(Dataset items)
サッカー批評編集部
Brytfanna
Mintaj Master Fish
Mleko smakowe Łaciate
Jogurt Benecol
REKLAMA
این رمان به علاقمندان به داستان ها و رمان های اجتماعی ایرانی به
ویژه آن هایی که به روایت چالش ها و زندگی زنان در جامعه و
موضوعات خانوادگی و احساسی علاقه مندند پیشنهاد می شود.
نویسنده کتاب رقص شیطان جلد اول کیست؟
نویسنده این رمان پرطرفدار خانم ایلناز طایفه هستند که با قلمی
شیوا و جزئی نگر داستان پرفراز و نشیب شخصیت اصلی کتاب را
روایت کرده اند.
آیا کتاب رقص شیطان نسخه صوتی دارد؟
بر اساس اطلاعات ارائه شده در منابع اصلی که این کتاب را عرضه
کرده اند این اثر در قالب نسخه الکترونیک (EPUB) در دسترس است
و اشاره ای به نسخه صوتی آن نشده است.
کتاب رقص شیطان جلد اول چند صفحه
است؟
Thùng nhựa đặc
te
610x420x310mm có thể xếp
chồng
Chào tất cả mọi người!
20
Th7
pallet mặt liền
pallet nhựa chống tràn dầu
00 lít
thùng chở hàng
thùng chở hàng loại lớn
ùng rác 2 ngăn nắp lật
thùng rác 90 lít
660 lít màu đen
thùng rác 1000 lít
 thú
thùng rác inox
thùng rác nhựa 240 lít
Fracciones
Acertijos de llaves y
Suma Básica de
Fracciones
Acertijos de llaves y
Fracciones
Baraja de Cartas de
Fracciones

[Work instructions]: Copy every line above that contains the word "نسخه".

[Response to this task]:
آیا کتاب رقص شیطان نسخه صوتی دارد؟
کرده اند این اثر در قالب نسخه الکترونیک (EPUB) در دسترس است
و اشاره ای به نسخه صوتی آن نشده است.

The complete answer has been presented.